BEGIN Dataset entries
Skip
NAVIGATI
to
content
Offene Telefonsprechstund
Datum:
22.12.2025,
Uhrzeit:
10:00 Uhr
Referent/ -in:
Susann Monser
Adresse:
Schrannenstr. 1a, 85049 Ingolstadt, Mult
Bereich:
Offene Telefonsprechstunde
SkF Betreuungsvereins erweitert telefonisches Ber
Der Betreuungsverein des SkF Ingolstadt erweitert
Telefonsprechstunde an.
END Dataset entries
◆ What to produce: Convert the text lines of each entry above into a JSON list of strings, with one string per line and blank lines left out.

◆ Task answer:
[
  "Skip",
  "NAVIGATI",
  "to",
  "content",
  "Offene Telefonsprechstund",
  "Datum:",
  "22.12.2025,",
  "Uhrzeit:",
  "10:00 Uhr",
  "Referent/ -in:",
  "Susann Monser",
  "Adresse:",
  "Schrannenstr. 1a, 85049 Ingolstadt, Mult",
  "Bereich:",
  "Offene Telefonsprechstunde",
  "SkF Betreuungsvereins erweitert telefonisches Ber",
  "Der Betreuungsverein des SkF Ingolstadt erweitert",
  "Telefonsprechstunde an."
]